Copy out every line of the records in which "kryssordet" can be found.
■ ■ ■ ■
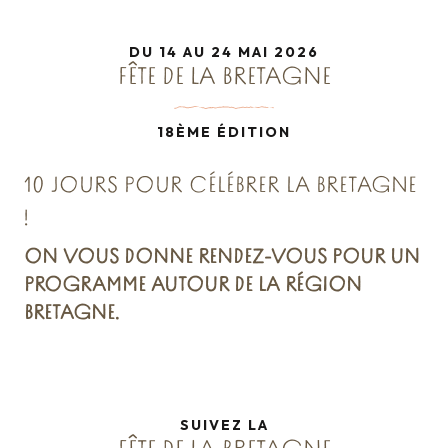
DU 14 AU 24 MAI 2026
FÊTE DE LA BRETAGNE
18ÈME ÉDITION
10 JOURS POUR CÉLÉBRER LA BRETAGNE
!
ON VOUS DONNE RENDEZ-VOUS POUR UN
PROGRAMME AUTOUR DE LA RÉGION
BRETAGNE.
SUIVEZ LA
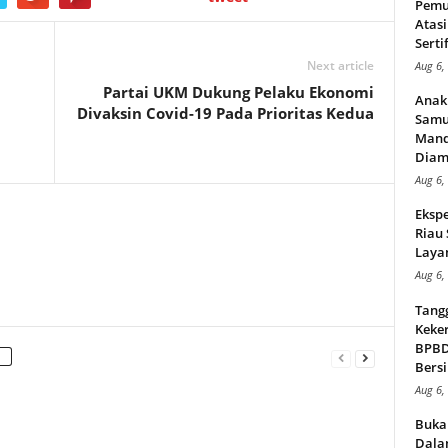
Pemu
Atasi
Serti
Next article
Aug 6,
Partai UKM Dukung Pelaku Ekonomi
Anak
Divaksin Covid-19 Pada Prioritas Kedua
Samu
Mand
Diam
Aug 6,
Ekspe
Riau
Layan
Aug 6,
Tang
Keker
BPBD,
Bersi
Aug 6,
Buka
Dalam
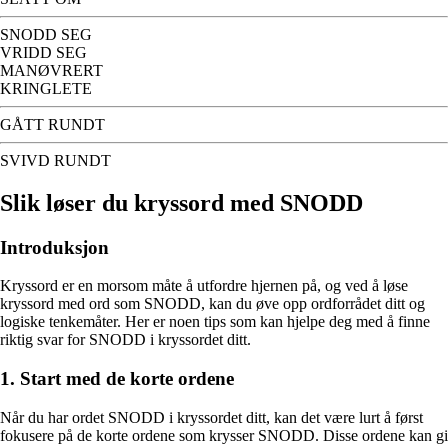
SNODD SEG
VRIDD SEG
MANØVRERT
KRINGLETE
GÅTT RUNDT
SVIVD RUNDT
Slik løser du kryssord med SNODD
Introduksjon
Kryssord er en morsom måte å utfordre hjernen på, og ved å løse
kryssord med ord som SNODD, kan du øve opp ordforrådet ditt og
logiske tenkemåter. Her er noen tips som kan hjelpe deg med å finne
riktig svar for SNODD i kryssordet ditt.
1. Start med de korte ordene
Når du har ordet SNODD i kryssordet ditt, kan det være lurt å først
fokusere på de korte ordene som krysser SNODD. Disse ordene kan gi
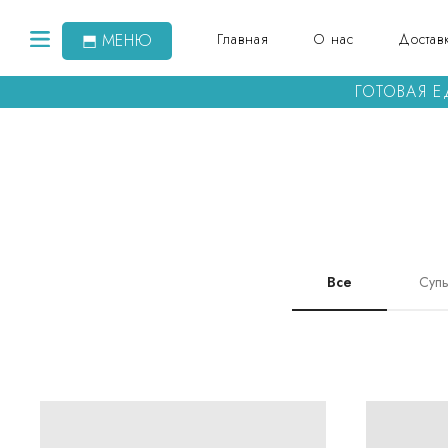
⬒ МЕНЮ
Главная
О нас
Доставк
ГОТОВАЯ 
Все
Суп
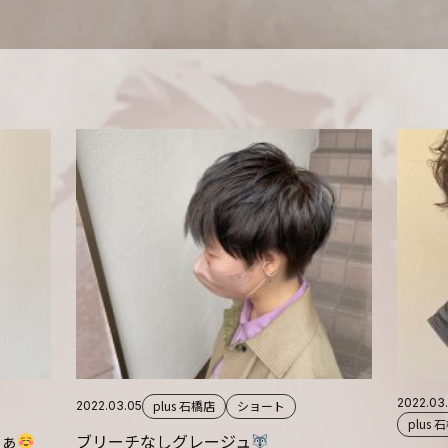
2022.03
plus 石橋店
ショート
2022.03.05
plus 
なぁ
ブリーチなしグレージュ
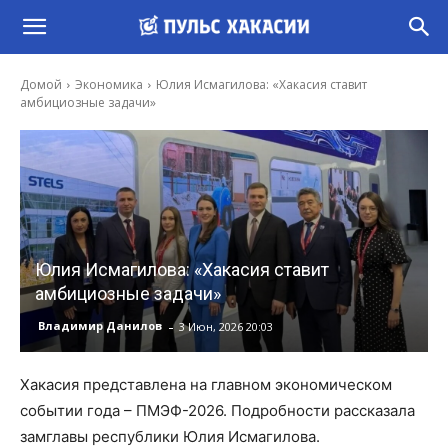
Домой
Экономика
Юлия Исмагилова: «Хакасия ставит
амбициозные задачи»
Юлия Исмагилова: «Хакасия ставит
амбициозные задачи»
-
Владимир Данилов
3 Июн, 2026 20:03
Хакасия представлена на главном экономическом
событии года – ПМЭФ-2026. Подробности рассказала
замглавы республики Юлия Исмагилова.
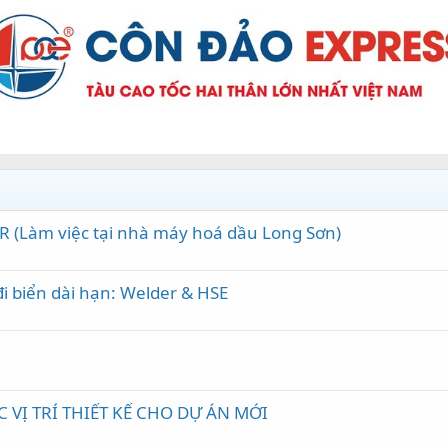
R (Làm việc tại nhà máy hoá dầu Long Sơn)
đi biển dài hạn: Welder & HSE
VỊ TRÍ THIẾT KẾ CHO DỰ ÁN MỚI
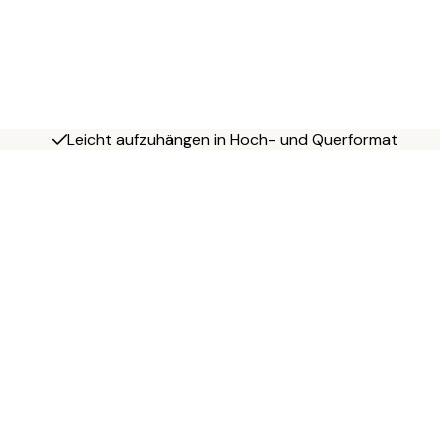
Leicht aufzuhängen in Hoch- und Querformat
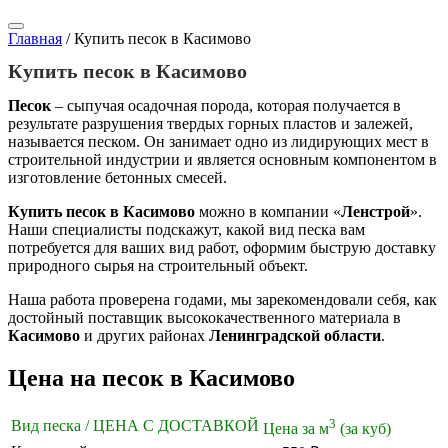
Главная
/
Купить песок в Касимово
Купить песок в Касимово
Песок
– сыпучая осадочная порода, которая получается в
результате разрушения твердых горных пластов и залежей,
называется песком. Он занимает одно из лидирующих мест в
строительной индустрии и является основным компонентом в
изготовление бетонных смесей.
Купить песок в Касимово
можно в компании «
Ленстрой
».
Наши специалисты подскажут, какой вид песка вам
потребуется для ваших вид работ, оформим быструю доставку
природного сырья на строительный объект.
Наша работа проверена годами, мы зарекомендовали себя, как
достойный поставщик высококачественного материала в
Касимово
и других районах
Ленинградской области
.
Цена на песок в Касимово
3
Вид песка / ЦЕНА С ДОСТАВКОЙ
Цена за м
(за куб)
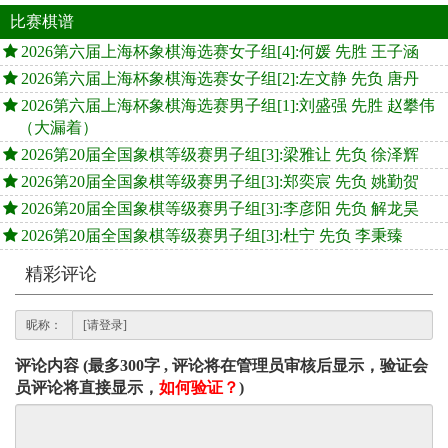
比赛棋谱
2026第六届上海杯象棋海选赛女子组[4]:何媛 先胜 王子涵
2026第六届上海杯象棋海选赛女子组[2]:左文静 先负 唐丹
2026第六届上海杯象棋海选赛男子组[1]:刘盛强 先胜 赵攀伟
（大漏着）
2026第20届全国象棋等级赛男子组[3]:梁雅让 先负 徐泽辉
2026第20届全国象棋等级赛男子组[3]:郑奕宸 先负 姚勤贺
2026第20届全国象棋等级赛男子组[3]:李彦阳 先负 解龙昊
2026第20届全国象棋等级赛男子组[3]:杜宁 先负 李秉臻
精彩评论
昵称：
评论内容 (最多300字 , 评论将在管理员审核后显示，验证会
员评论将直接显示，
如何验证？
)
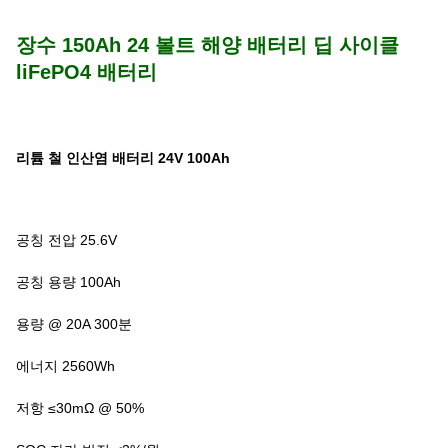
장수 150Ah 24 볼트 해양 배터리 딥 사이클
liFePO4 배터리
리튬 철 인산염 배터리 24V 100Ah
공칭 전압 25.6V
공칭 용량 100Ah
용량 @ 20A 300분
에너지 2560Wh
저항 ≤30mΩ @ 50%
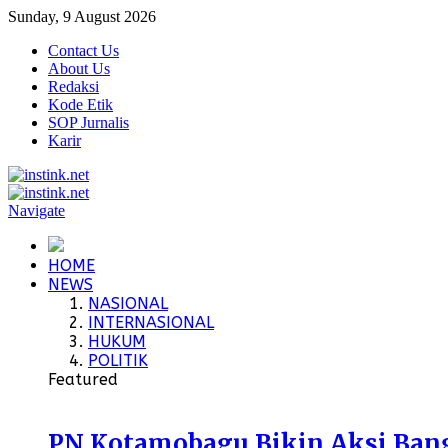
Sunday, 9 August 2026
Contact Us
About Us
Redaksi
Kode Etik
SOP Jurnalis
Karir
Navigate
HOME
NEWS
NASIONAL
INTERNASIONAL
HUKUM
POLITIK
Featured
PN Kotamobagu Bikin Aksi Bangu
■ ■ ■ ■
• Response box
riktig svar for SNODD i kryssordet ditt.
Når du har ordet SNODD i kryssordet ditt, kan det være lurt å først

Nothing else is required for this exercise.